Le migrant iranien retrouvé sur la plage et qui a été hospitalisé, a précisé que l’embarcation était partie d’une plage de Dunkerque et tentait de rejoindre la Grande-Bretagne.

Des recherches ont ensuite été lancées par les secours avec l’aide d’un hélicoptère de l’armée belge. «Peu après 7H00 (6H00 GMT), l’embarcation légère des quatre hommes était localisée» et secourue, ont précisé les autorités maritimes.

«C’était vraiment in extremis, on leur a sauvé la vie, car ils étaient sur le point de chavirer. Il y avait des vagues terribles et le bateau était rempli d’eau», a indiqué Bernard Barron, un des sauveteurs, précisant qu’il s’agissait d’une vedette de pêche et de promenade de 3 mètres de long.

Selon Gilles Debove, responsable local d’un syndicat de police, ce type de tentative est «exceptionnel». «Ça doit être la 2e ou la 3e fois depuis dix ans», a-t-il dit. «La traversée de la Manche est hyper dangereuse car c’est une autoroute maritime.
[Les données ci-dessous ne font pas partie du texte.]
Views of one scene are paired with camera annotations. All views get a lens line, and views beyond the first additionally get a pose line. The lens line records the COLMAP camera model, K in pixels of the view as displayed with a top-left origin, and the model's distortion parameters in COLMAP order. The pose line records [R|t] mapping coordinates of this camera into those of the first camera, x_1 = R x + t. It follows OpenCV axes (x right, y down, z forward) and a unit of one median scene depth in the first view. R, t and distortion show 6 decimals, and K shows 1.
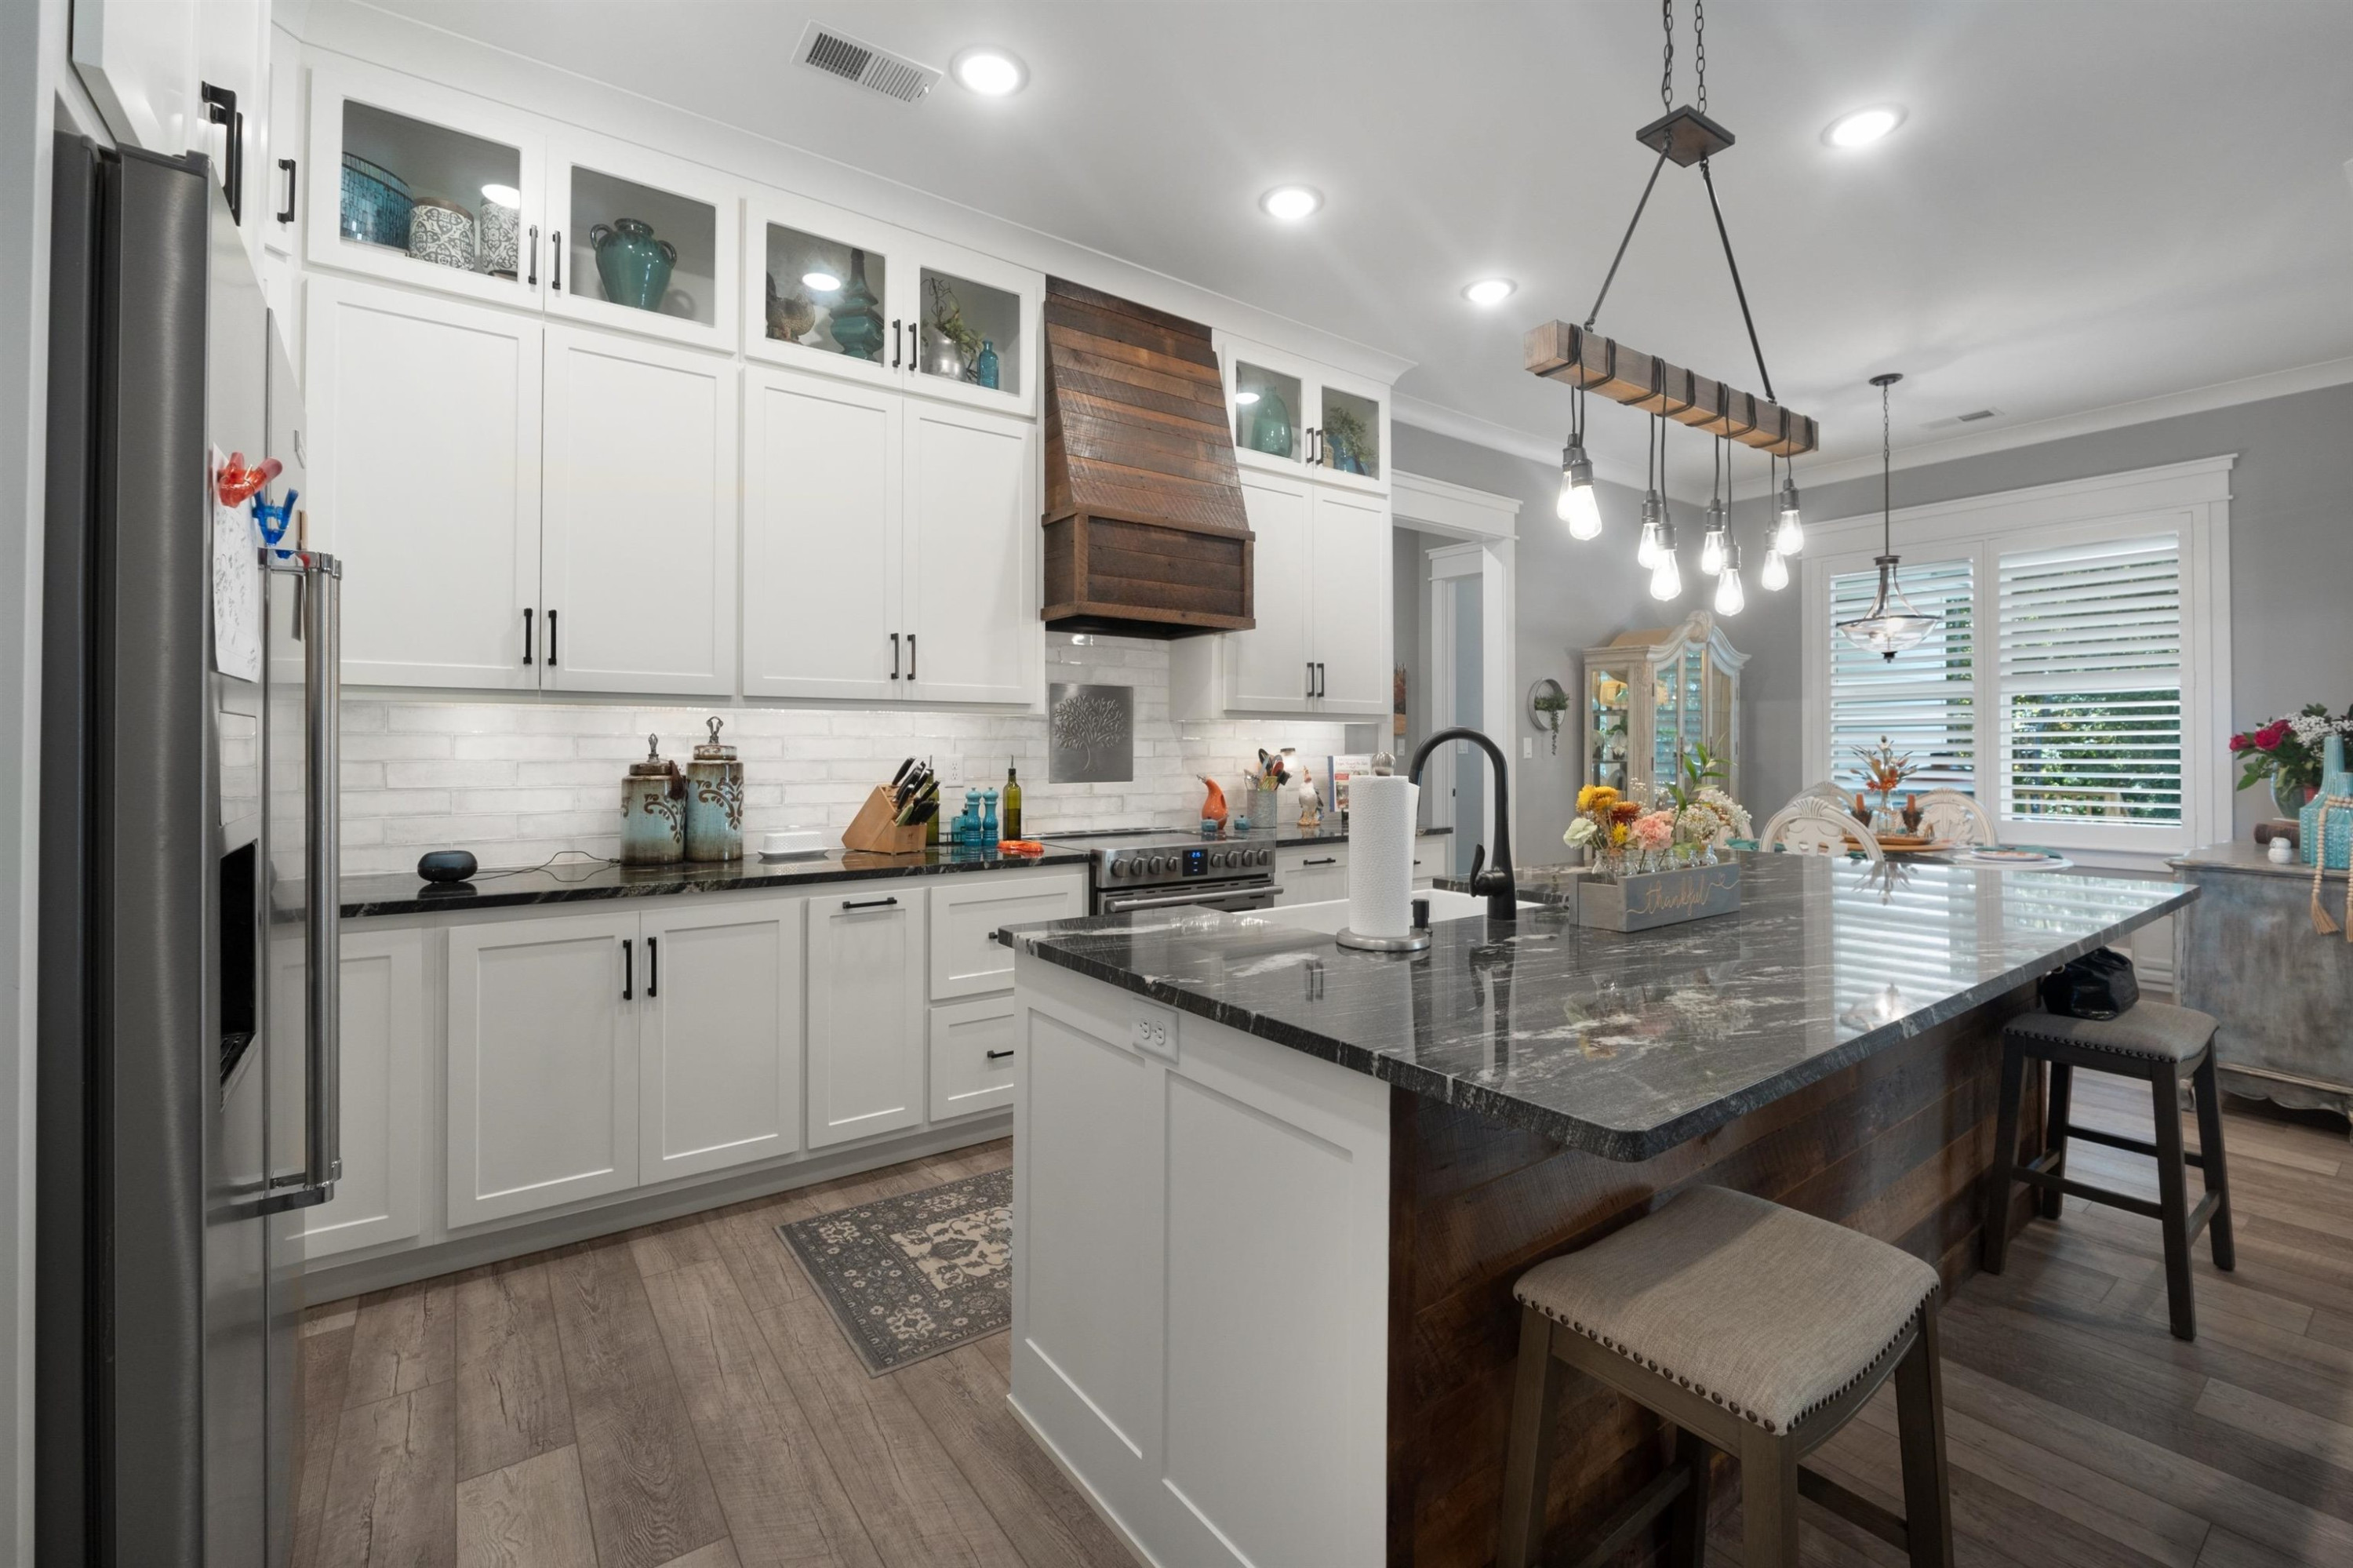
lens RADIAL K [[986.3, 0, 1170.4], [0, 986.3, 760.3], [0, 0, 1]] dist [0.001802, 0.000218]
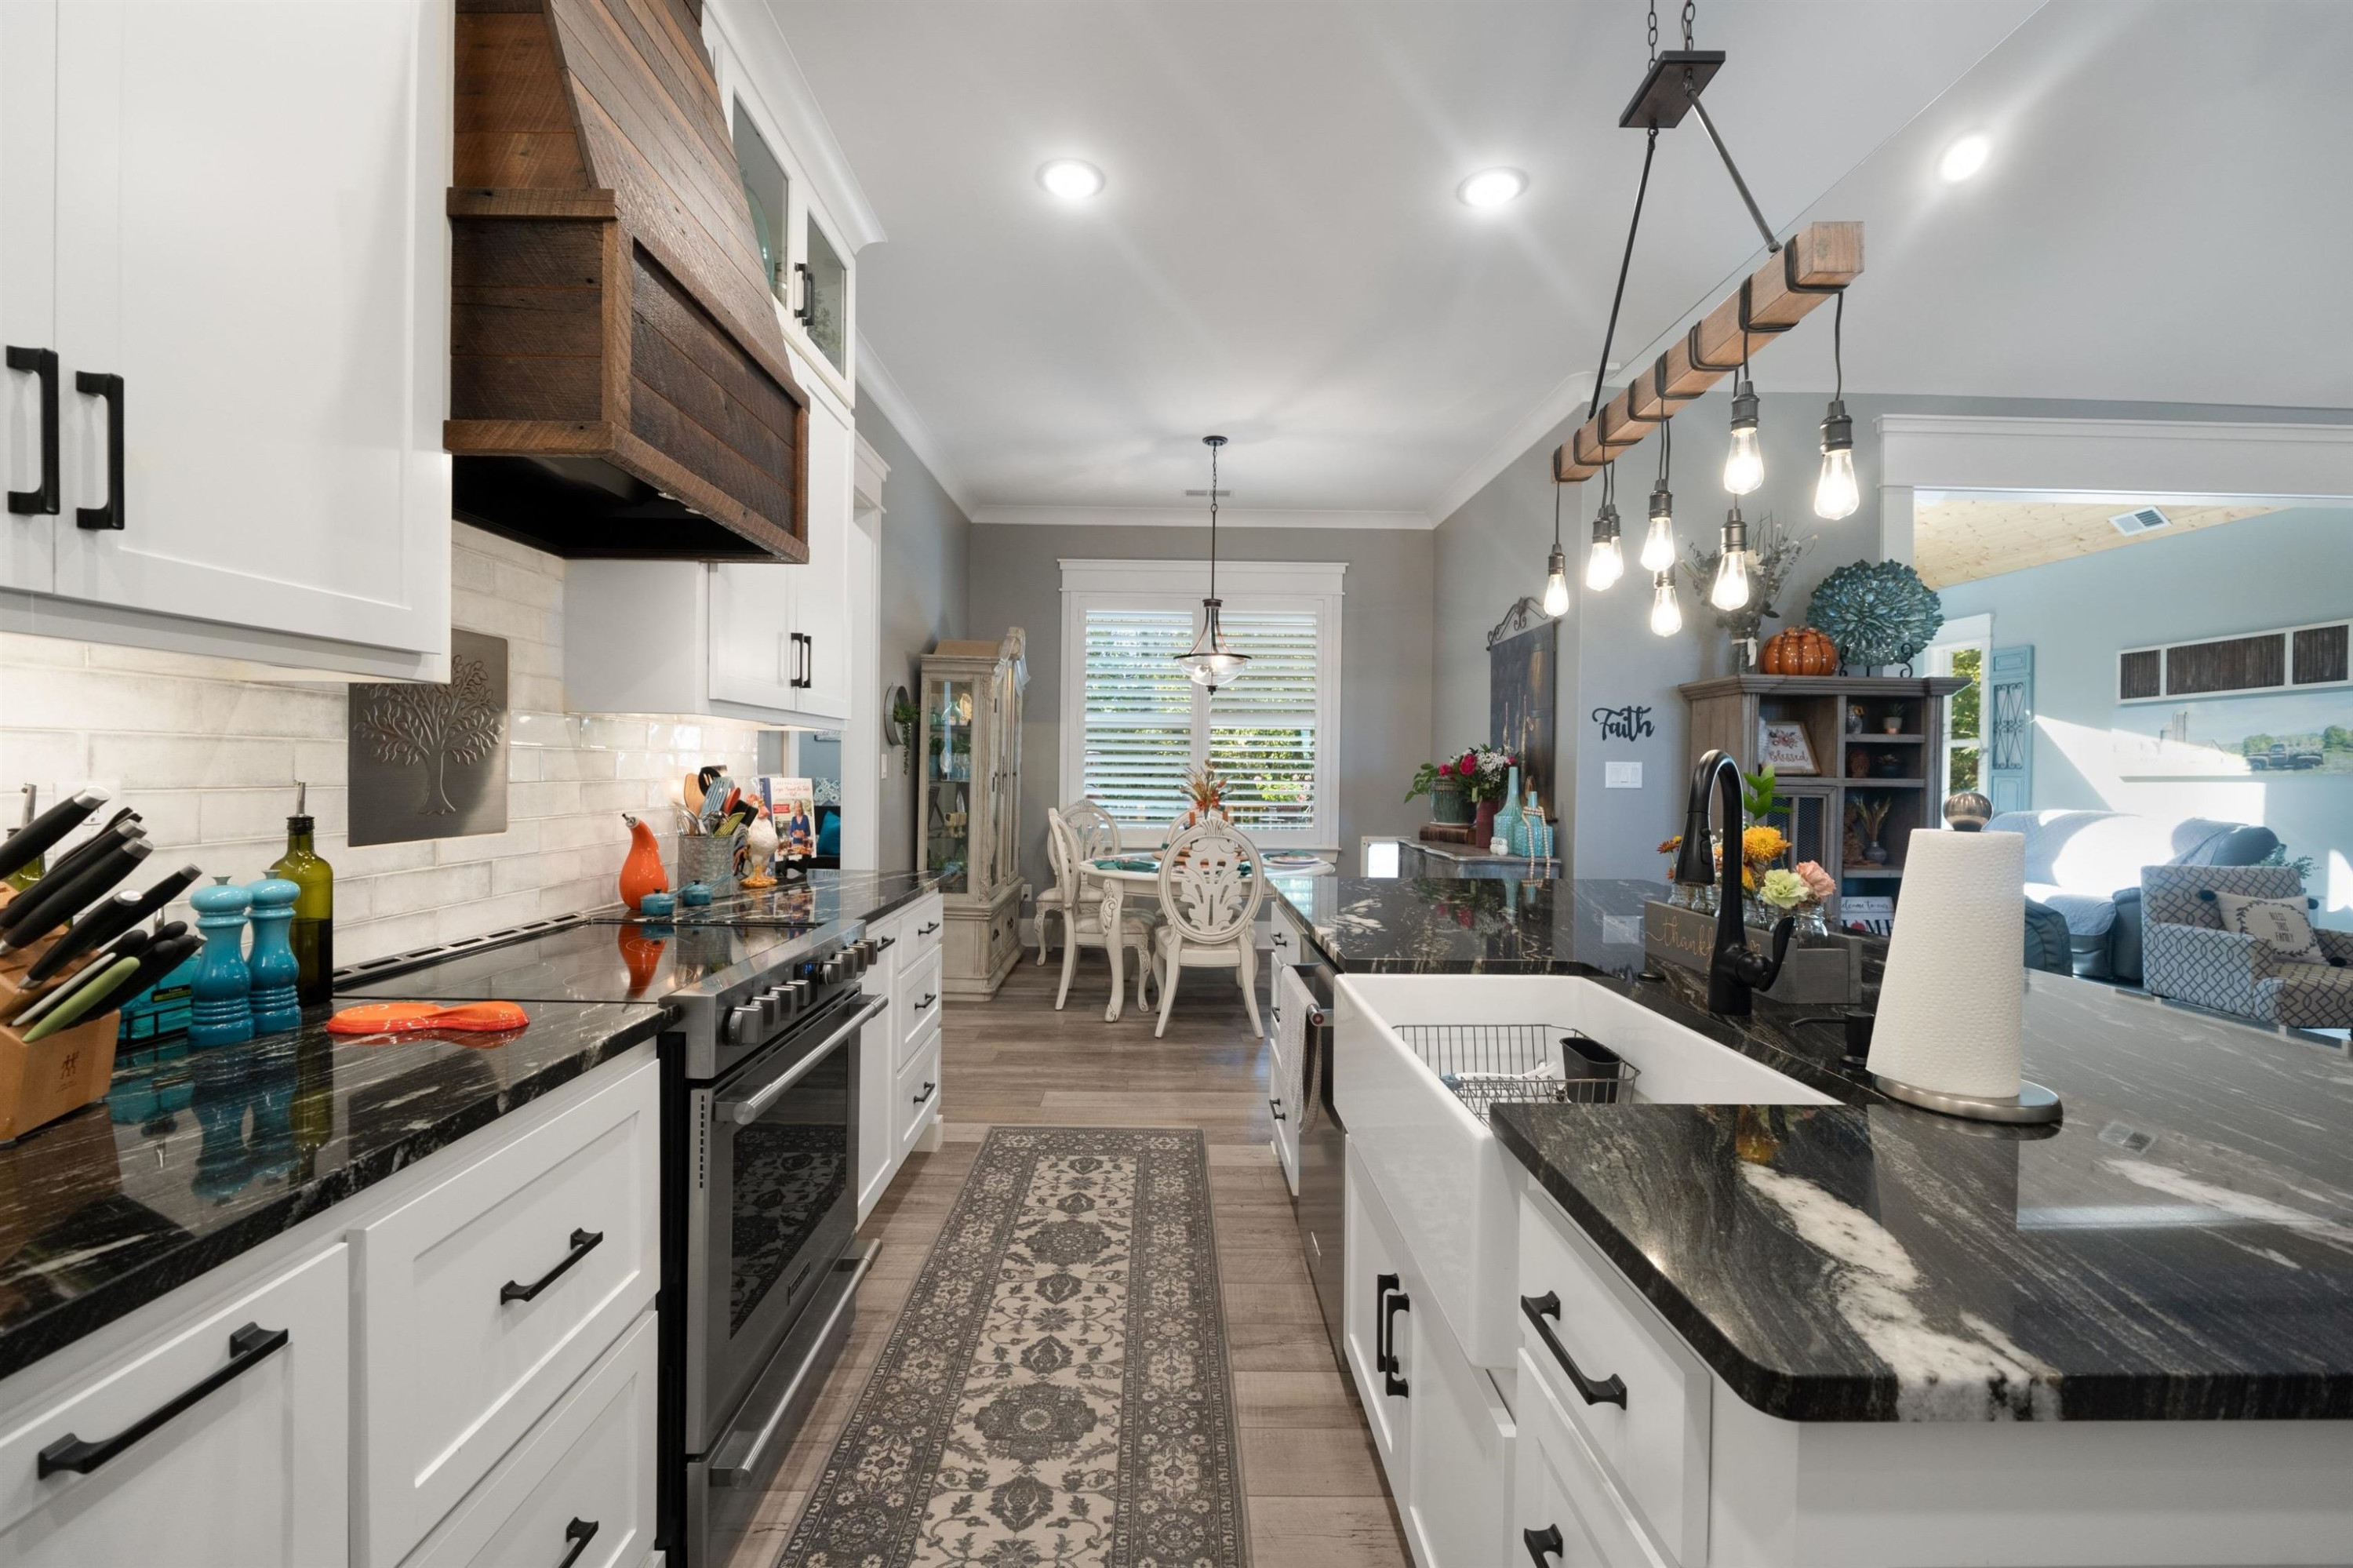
lens RADIAL K [[986.3, 0, 1173.5], [0, 986.3, 782.6], [0, 0, 1]] dist [0.001802, 0.000218]
pose [[0.582440, -0.004434, 0.812862, -0.248523], [-0.003102, 0.999966, 0.007677, -0.007995], [-0.812868, -0.006993, 0.582406, 0.450656]]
La Manche et la mer du Nord, ce n’est pas la Méditerranée».

Le président d’une association locale de soutien aux migrants, Christian Salomé, a dit à l’AFP redouter une multiplication de ce type de tentatives en raison du passage en Angleterre rendu de plus en plus difficile par les travaux de sécurisation et les contrôles accrus dans le port de Calais et sur le site du tunnel sous la Manche.

Environ 3.700 migrants, venus majoritairement d’Afrique de l’Est, du Moyen-Orient et d’Afghanistan, vivent dans la «Jungle» de Calais, plus grand bidonville de France, dans l’espoir d’atteindre l’Angleterre. Ils sont également environ 1.500 dans un camp à Grande-Synthe, près de Dunkerque.